** Opening Record extracts block **

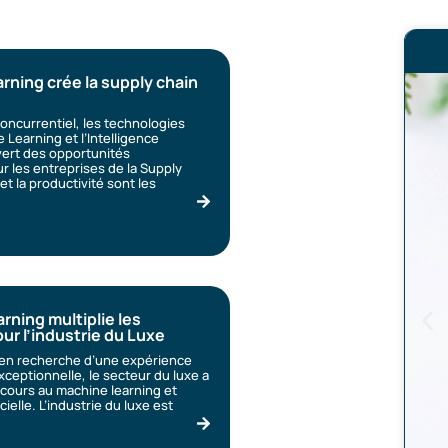
rning crée la supply chain
ncurrentiel, les technologies
Learning et l’Intelligence
uvert des opportunités
r les entreprises de la Supply
 et la productivité sont les
rning multiplie les
our l’industrie du Luxe
 en recherche d’une expérience
xceptionnelle, le secteur du luxe a
ecours au machine learning et
icielle. L’industrie du luxe est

** Closing Record extracts block **

▸ **Exercise details**: The expected answer is every line above in which the word "industrie" appears.

▸ **Worked solution**:
our l’industrie du Luxe
icielle. L’industrie du luxe est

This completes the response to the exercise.